> [DESCRIPTION OF THE TASK] Copy the listing exactly; drop the pictures.

> [RECORDED INFORMATION]
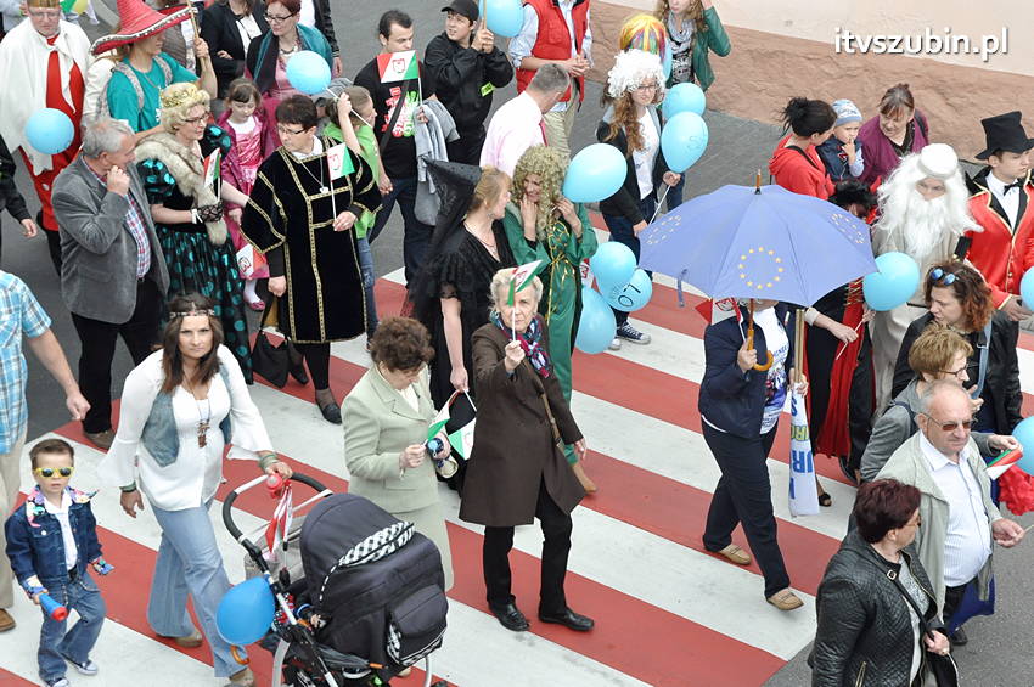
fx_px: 2152
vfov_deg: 18.1
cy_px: 344
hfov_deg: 27.0
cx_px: 517
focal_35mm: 75
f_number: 9
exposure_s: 1/320
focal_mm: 50
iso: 1250
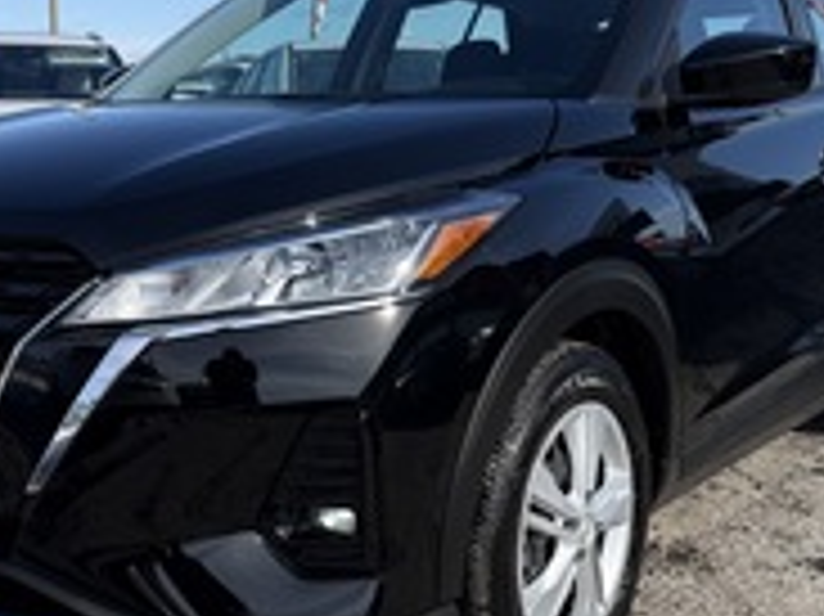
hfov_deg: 34.7
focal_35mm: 55
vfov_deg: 26.5
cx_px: 284
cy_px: 339
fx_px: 1308
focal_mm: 6.76
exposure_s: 1/4405
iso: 80
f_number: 1.78
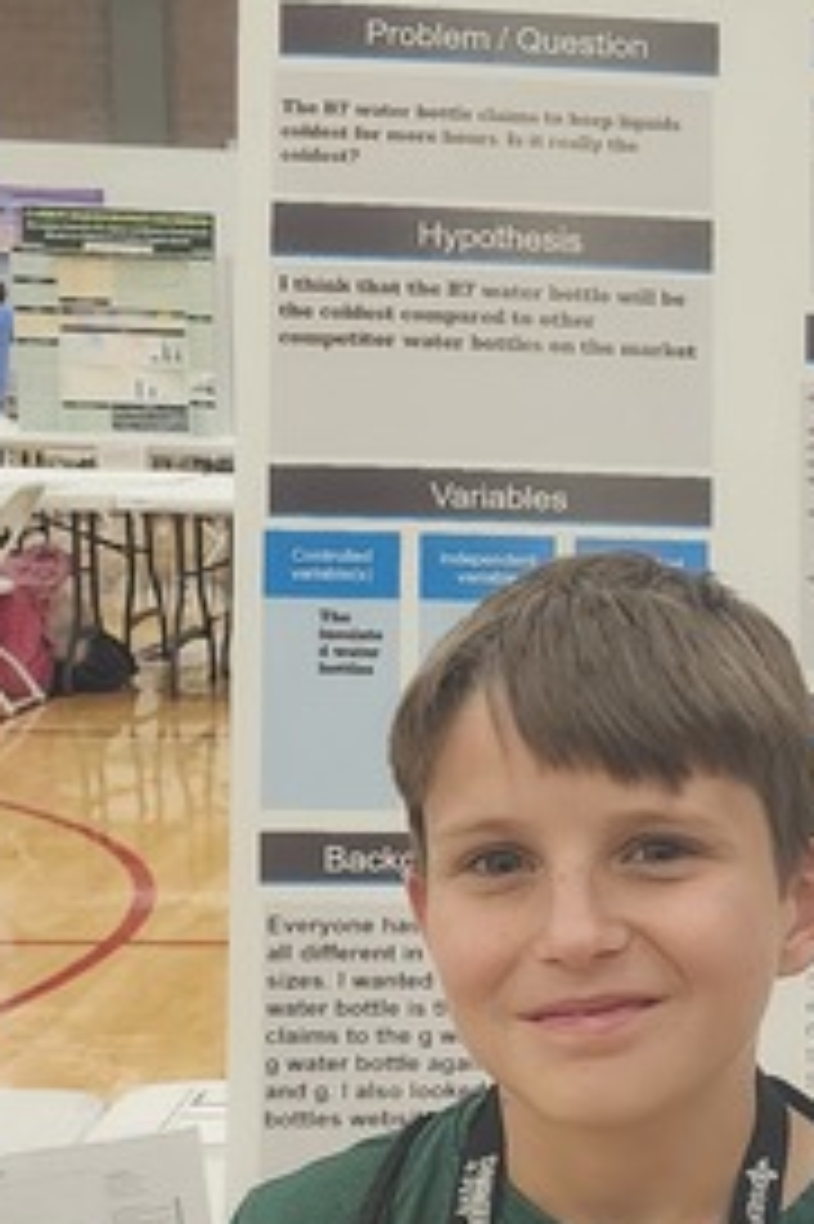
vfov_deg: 22.4
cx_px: 1237
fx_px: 3056
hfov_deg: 14.2
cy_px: 927
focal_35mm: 90
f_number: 1.8
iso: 100
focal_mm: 6.4
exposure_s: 1/180
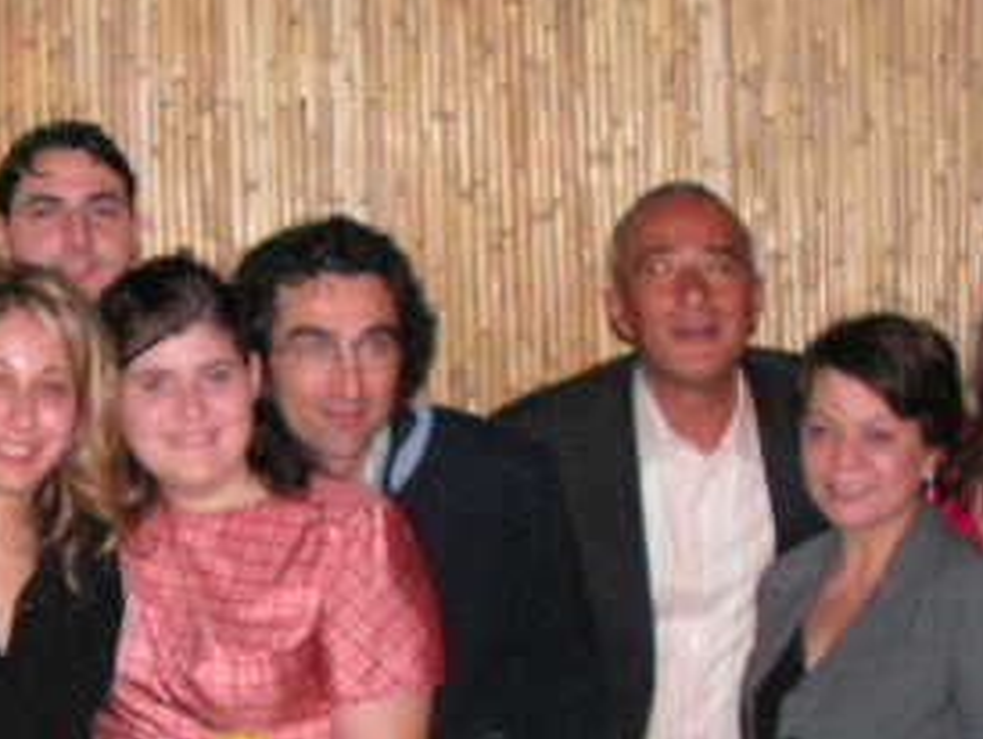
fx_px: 2387
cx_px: 387
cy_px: 570
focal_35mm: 84
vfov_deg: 17.5
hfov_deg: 23.2
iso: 200
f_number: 3.2
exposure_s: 1/40
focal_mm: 6
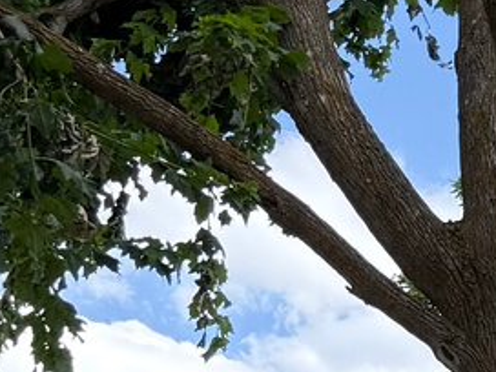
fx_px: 2593
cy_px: 987
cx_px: 1307
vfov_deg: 7.5
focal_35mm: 181
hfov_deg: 9.4
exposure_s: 1/1770
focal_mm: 6.76
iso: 100
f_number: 1.78
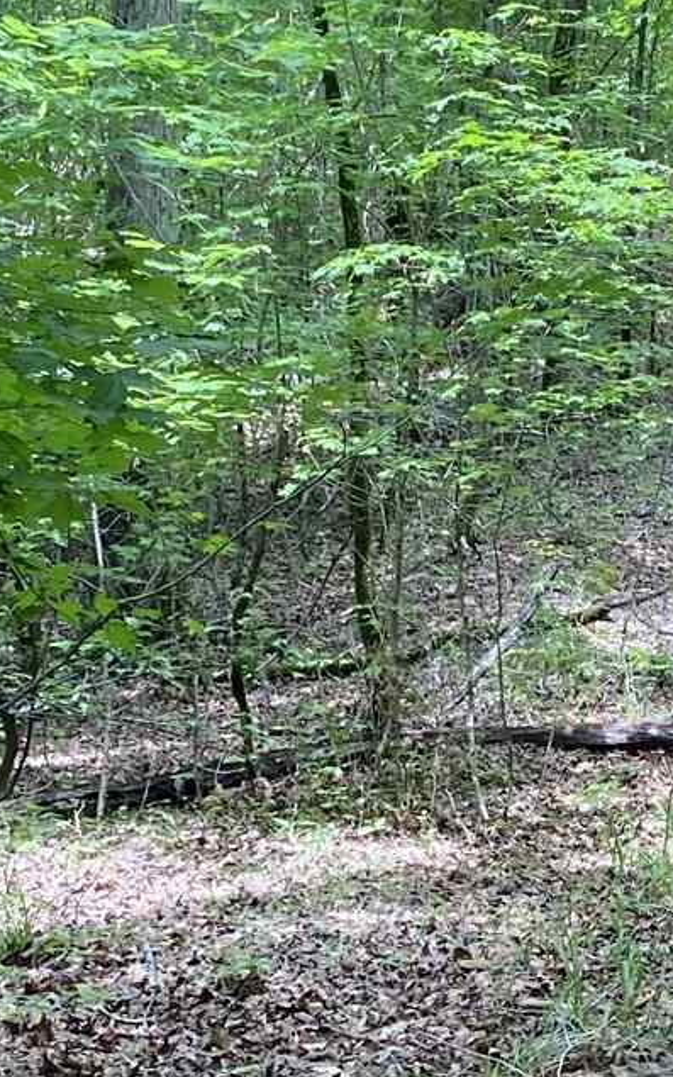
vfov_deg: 20.7
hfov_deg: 12.8
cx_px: 759
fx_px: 2934
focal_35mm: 100
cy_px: 675
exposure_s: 1/122
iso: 64
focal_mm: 4.25
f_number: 1.8
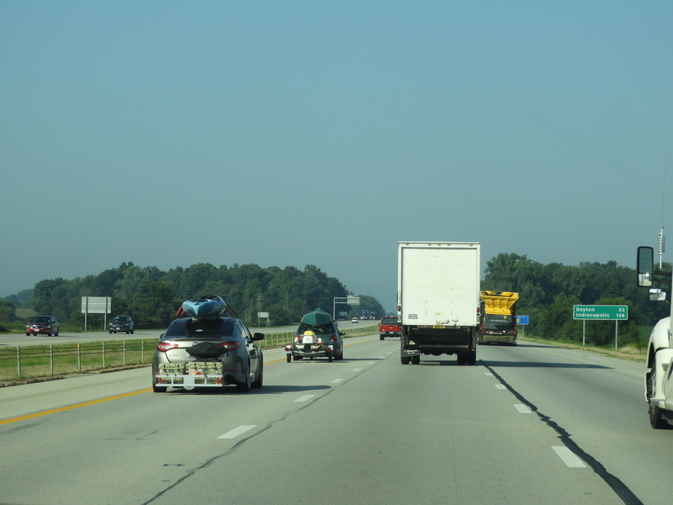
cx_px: 336
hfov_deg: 17.1
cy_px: 252
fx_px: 2236
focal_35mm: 115
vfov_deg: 12.9
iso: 100
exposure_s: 1/500
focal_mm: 20.6
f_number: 5
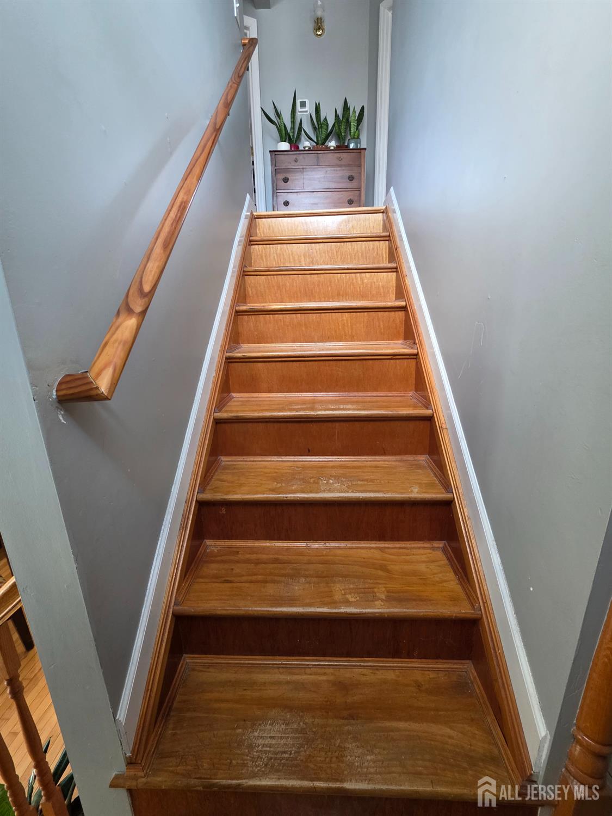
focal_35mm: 13
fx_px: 306
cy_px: 408
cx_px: 306
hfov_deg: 89.9
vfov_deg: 106.2
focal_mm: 2.2
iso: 250
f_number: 1.9
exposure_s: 1/120
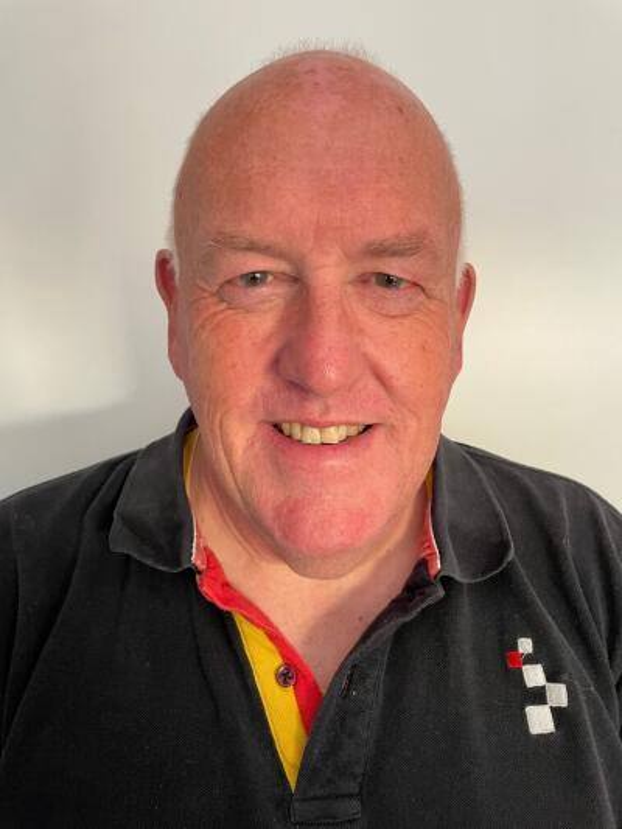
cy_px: 414
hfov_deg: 53.1
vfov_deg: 67.3
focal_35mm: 26
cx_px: 311
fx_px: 623
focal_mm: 4.2
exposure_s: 1/60
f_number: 1.6
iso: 250
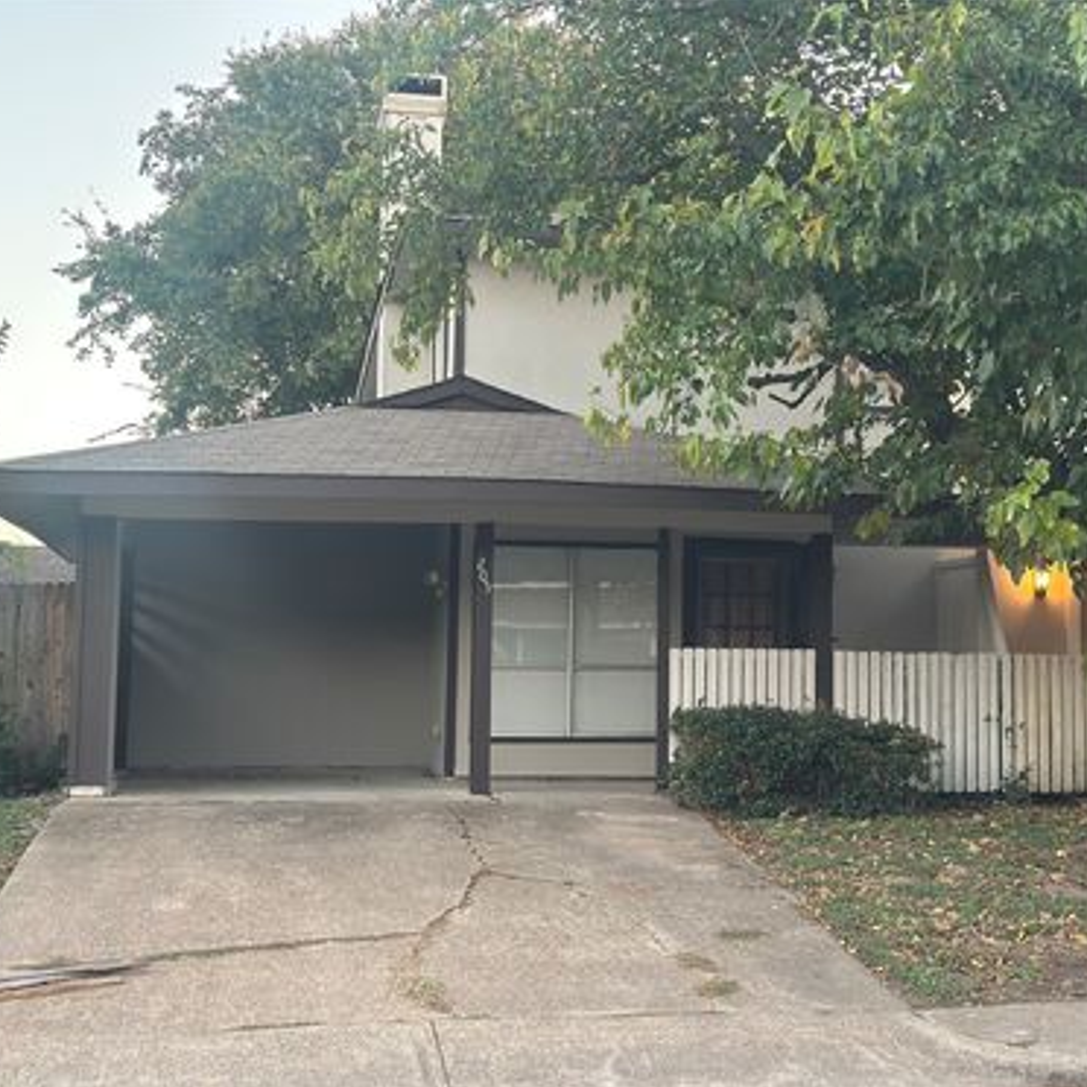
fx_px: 2025
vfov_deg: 30.0
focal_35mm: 57
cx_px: 684
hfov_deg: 29.9
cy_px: 545
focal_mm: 6.86
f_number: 1.78
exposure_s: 1/60
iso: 125
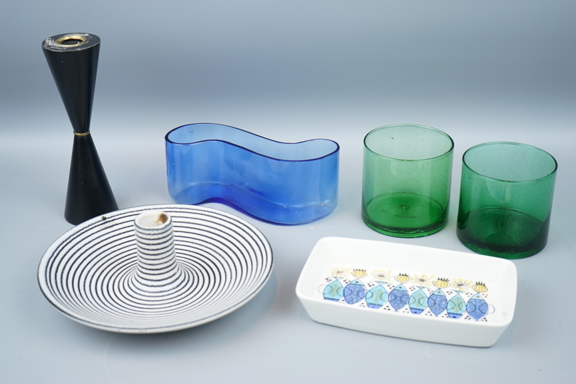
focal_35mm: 52
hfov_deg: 38.2
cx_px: 286
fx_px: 832
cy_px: 194
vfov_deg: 26.0
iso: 160
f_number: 4.5
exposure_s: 1/60
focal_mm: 50
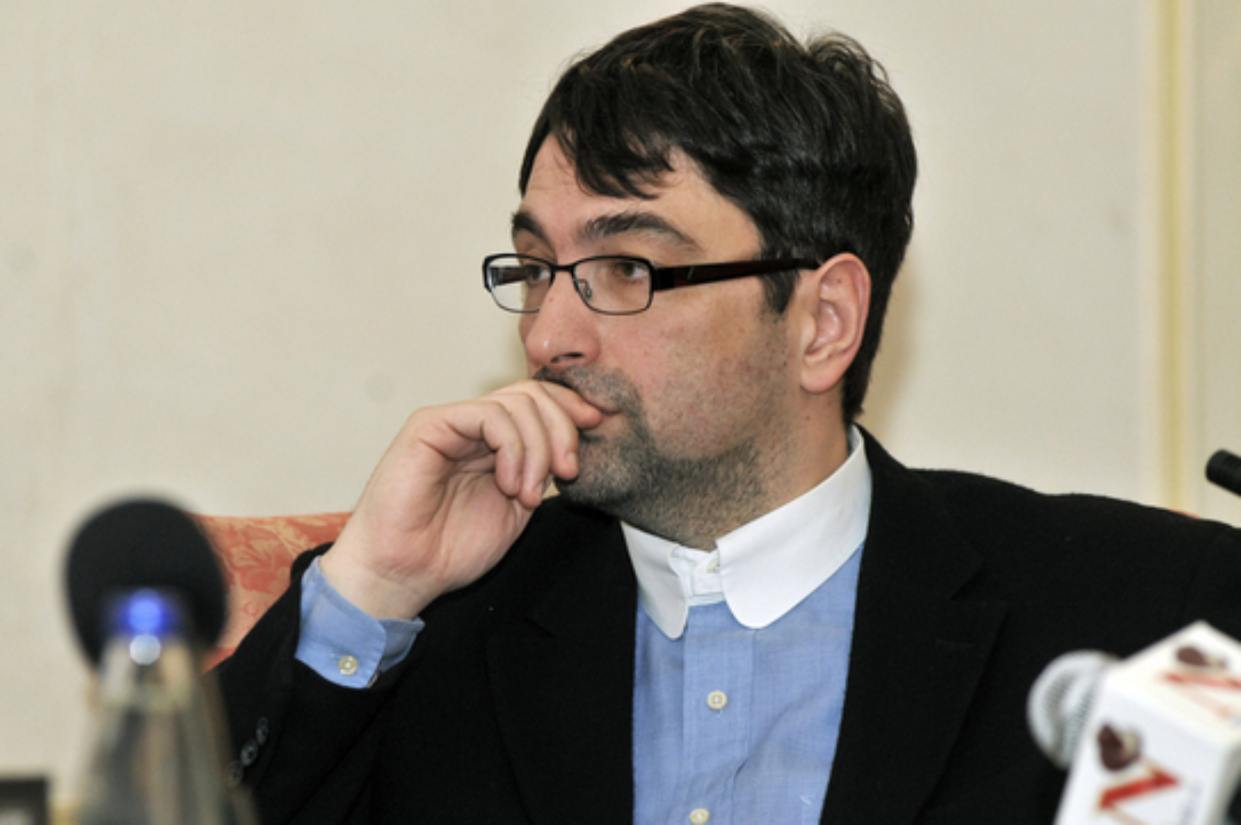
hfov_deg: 8.6
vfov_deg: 5.7
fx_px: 8266
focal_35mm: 240
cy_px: 412
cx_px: 620
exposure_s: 1/125
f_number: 5
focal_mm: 160
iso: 640
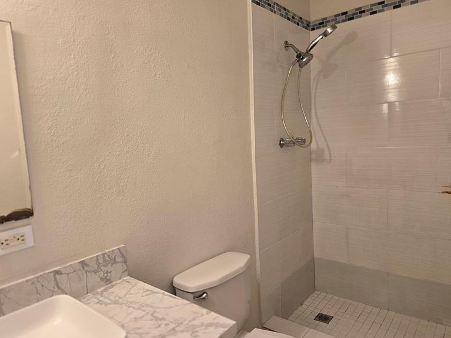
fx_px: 313
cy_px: 169
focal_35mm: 24
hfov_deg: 71.6
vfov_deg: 56.8
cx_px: 222
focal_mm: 6.3
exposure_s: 1/120
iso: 160
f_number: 1.7
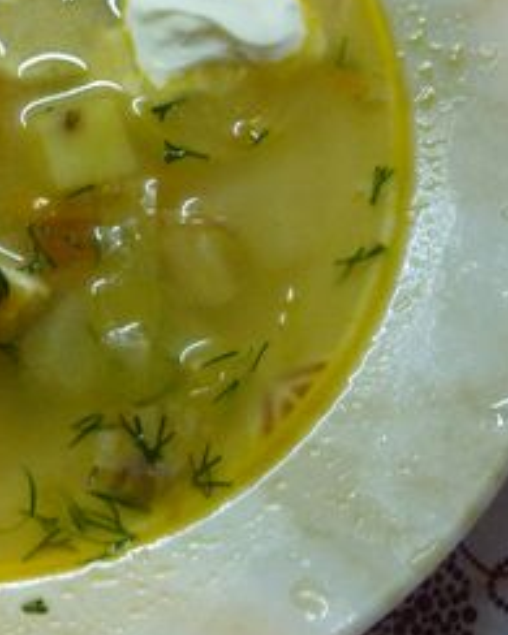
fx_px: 1617
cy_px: 154
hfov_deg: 16.9
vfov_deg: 22.0
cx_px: -135
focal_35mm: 86
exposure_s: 1/30
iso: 320
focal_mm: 5.5
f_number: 2.8
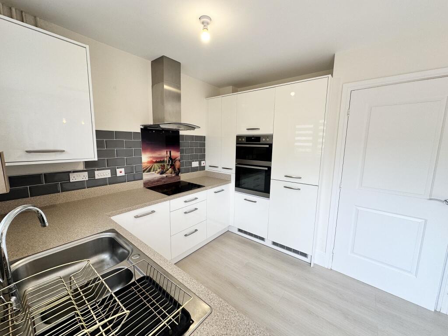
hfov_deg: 102.1
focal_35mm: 14
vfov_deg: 85.7
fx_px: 181
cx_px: 224
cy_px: 168
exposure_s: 1/100
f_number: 2.2
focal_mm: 2.22
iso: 80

> [TASK ANSWER]
fx_px: 2152
vfov_deg: 18.1
cy_px: 344
hfov_deg: 27.0
cx_px: 517
focal_35mm: 75
f_number: 9
exposure_s: 1/320
focal_mm: 50
iso: 1250
hfov_deg: 34.7
focal_35mm: 55
vfov_deg: 26.5
cx_px: 284
cy_px: 339
fx_px: 1308
focal_mm: 6.76
exposure_s: 1/4405
iso: 80
f_number: 1.78
vfov_deg: 22.4
cx_px: 1237
fx_px: 3056
hfov_deg: 14.2
cy_px: 927
focal_35mm: 90
f_number: 1.8
iso: 100
focal_mm: 6.4
exposure_s: 1/180
fx_px: 2387
cx_px: 387
cy_px: 570
focal_35mm: 84
vfov_deg: 17.5
hfov_deg: 23.2
iso: 200
f_number: 3.2
exposure_s: 1/40
focal_mm: 6
fx_px: 2593
cy_px: 987
cx_px: 1307
vfov_deg: 7.5
focal_35mm: 181
hfov_deg: 9.4
exposure_s: 1/1770
focal_mm: 6.76
iso: 100
f_number: 1.78
vfov_deg: 20.7
hfov_deg: 12.8
cx_px: 759
fx_px: 2934
focal_35mm: 100
cy_px: 675
exposure_s: 1/122
iso: 64
focal_mm: 4.25
f_number: 1.8
cx_px: 336
hfov_deg: 17.1
cy_px: 252
fx_px: 2236
focal_35mm: 115
vfov_deg: 12.9
iso: 100
exposure_s: 1/500
focal_mm: 20.6
f_number: 5
focal_35mm: 13
fx_px: 306
cy_px: 408
cx_px: 306
hfov_deg: 89.9
vfov_deg: 106.2
focal_mm: 2.2
iso: 250
f_number: 1.9
exposure_s: 1/120
cy_px: 414
hfov_deg: 53.1
vfov_deg: 67.3
focal_35mm: 26
cx_px: 311
fx_px: 623
focal_mm: 4.2
exposure_s: 1/60
f_number: 1.6
iso: 250
fx_px: 2025
vfov_deg: 30.0
focal_35mm: 57
cx_px: 684
hfov_deg: 29.9
cy_px: 545
focal_mm: 6.86
f_number: 1.78
exposure_s: 1/60
iso: 125
focal_35mm: 52
hfov_deg: 38.2
cx_px: 286
fx_px: 832
cy_px: 194
vfov_deg: 26.0
iso: 160
f_number: 4.5
exposure_s: 1/60
focal_mm: 50
hfov_deg: 8.6
vfov_deg: 5.7
fx_px: 8266
focal_35mm: 240
cy_px: 412
cx_px: 620
exposure_s: 1/125
f_number: 5
focal_mm: 160
iso: 640
fx_px: 313
cy_px: 169
focal_35mm: 24
hfov_deg: 71.6
vfov_deg: 56.8
cx_px: 222
focal_mm: 6.3
exposure_s: 1/120
iso: 160
f_number: 1.7
fx_px: 1617
cy_px: 154
hfov_deg: 16.9
vfov_deg: 22.0
cx_px: -135
focal_35mm: 86
exposure_s: 1/30
iso: 320
focal_mm: 5.5
f_number: 2.8
hfov_deg: 102.1
focal_35mm: 14
vfov_deg: 85.7
fx_px: 181
cx_px: 224
cy_px: 168
exposure_s: 1/100
f_number: 2.2
focal_mm: 2.22
iso: 80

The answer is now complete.